The issues have run up and down the entire lineup in these games and Lindy Ruff and his staff need to figure out how to get their players better prepared for energized opponents in the first periods of games. Dougie Hamilton and especially Ryan Graves have faltered at times since a great opening pair of games. Michael McLeod has been visibly overmatched forced into a top-six role. Other support players like Jesper Bratt and Yegor Sharangovich have struggled with some breakdowns early in games and have only been effective in fits and starts (while receiving some demotions and benchings for their troubles). The Mercer line has gotten beaten up at times. Nico Hischier has been solid enough (especially relative to his teammates) but not necessarily the gamebreaker they need him to be in the absence of Hughes.
These problems have all been particularly visible at the beginnings of games. Their top line maybe treading water while everyone else gets pantsed is not going to get it done and the Devils have been chasing each of these games from the start because of it. With a few days off and a trip on the road to help them perhaps clear their heads, hopefully we will see a Devils team that is much more prepared at the start of their upcoming games. They have admittedly run into some hot teams in this past week-plus with the Caps yet to lose a game in regulation, the Sabres being shockingly effective in the early going, and the Flames clobbering a couple of the Devils’ other Metropolitan Division rivals immediately before and after Tuesday’s game. That’s no excuse for yielding three times as many expected goals as you can muster in the opening frames of these games, though, especially with the benefit of rest between each one.

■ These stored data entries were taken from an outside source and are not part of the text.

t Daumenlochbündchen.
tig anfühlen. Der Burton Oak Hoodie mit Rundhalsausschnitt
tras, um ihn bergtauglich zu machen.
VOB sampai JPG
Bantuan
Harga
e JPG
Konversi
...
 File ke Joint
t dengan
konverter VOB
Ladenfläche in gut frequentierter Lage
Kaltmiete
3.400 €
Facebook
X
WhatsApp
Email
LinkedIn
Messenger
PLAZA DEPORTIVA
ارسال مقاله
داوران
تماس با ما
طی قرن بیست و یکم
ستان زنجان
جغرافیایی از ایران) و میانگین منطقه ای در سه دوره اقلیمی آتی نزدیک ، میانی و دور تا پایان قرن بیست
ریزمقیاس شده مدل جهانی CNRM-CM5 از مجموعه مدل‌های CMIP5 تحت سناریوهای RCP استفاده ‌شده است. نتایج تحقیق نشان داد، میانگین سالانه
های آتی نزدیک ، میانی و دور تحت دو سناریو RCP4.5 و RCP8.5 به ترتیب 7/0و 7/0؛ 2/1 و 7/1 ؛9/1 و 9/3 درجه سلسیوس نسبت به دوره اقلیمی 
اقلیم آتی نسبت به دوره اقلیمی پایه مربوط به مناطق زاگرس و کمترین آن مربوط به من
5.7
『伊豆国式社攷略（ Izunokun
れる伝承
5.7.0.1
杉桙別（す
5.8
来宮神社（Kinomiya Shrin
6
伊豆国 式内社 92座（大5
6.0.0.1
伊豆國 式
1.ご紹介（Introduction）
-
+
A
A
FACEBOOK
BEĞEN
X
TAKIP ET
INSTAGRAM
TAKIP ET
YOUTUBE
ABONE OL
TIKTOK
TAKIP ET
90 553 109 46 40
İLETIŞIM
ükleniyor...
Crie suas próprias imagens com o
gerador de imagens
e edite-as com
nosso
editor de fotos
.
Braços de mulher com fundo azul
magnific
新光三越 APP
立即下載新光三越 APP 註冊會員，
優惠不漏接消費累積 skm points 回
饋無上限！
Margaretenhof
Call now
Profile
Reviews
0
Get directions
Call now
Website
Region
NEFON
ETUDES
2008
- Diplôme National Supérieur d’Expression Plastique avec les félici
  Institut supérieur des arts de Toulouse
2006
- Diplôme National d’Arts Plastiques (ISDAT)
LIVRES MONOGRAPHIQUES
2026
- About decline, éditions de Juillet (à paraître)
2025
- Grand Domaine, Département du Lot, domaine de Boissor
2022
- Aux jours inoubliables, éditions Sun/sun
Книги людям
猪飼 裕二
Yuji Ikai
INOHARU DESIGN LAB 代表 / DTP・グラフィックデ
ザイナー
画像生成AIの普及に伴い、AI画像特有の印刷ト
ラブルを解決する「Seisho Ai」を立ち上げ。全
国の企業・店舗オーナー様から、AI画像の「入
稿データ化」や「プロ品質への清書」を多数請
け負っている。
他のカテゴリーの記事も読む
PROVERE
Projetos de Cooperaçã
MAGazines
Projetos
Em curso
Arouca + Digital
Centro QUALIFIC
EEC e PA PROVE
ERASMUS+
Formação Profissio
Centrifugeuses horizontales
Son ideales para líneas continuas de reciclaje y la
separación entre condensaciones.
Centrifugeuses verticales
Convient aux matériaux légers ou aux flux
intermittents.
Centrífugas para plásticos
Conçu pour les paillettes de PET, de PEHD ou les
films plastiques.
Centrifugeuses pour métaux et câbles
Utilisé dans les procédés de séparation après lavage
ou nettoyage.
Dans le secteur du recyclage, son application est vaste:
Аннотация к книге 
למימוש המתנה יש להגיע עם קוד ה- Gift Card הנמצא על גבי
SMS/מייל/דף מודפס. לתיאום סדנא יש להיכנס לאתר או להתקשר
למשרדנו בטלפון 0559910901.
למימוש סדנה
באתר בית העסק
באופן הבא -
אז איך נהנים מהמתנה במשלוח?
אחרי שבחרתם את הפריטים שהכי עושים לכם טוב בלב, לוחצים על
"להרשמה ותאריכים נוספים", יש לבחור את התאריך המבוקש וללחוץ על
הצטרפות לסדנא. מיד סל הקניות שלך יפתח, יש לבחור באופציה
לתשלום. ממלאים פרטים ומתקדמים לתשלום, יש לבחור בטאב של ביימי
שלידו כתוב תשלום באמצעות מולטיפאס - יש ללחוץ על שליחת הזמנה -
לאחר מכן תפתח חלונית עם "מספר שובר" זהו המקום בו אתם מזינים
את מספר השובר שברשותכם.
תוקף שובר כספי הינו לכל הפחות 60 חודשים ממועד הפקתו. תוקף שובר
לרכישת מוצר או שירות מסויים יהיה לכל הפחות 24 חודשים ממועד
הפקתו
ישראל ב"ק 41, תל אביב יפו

These rough starts have been noticeable enough that it has yielded a lot of audible grumbling around the fanbase and fair questions about whether this team can even remain relevant while Jack Hughes recovers from his shoulder injury. At a high level, a 3-2-0 start with generally decent underlying numbers is a good thing for this young team, but the Devils need to figure out how to start games in a hurry or that acceptable start will quickly devolve into a team staring down a lost season by the time the holidays arrive. The depth of the Metropolitan Division adds additional urgency to that situation. We know it will likely be a while before Hughes returns, so that means Lindy Ruff and this Devils squad will need to get themselves right and determine how they plan on leading games for more than 0% of the time over that period. I think they have the pieces to compete even without their star center, they just need to get better performances out of the gate from top to bottom from this roster and coaching staff.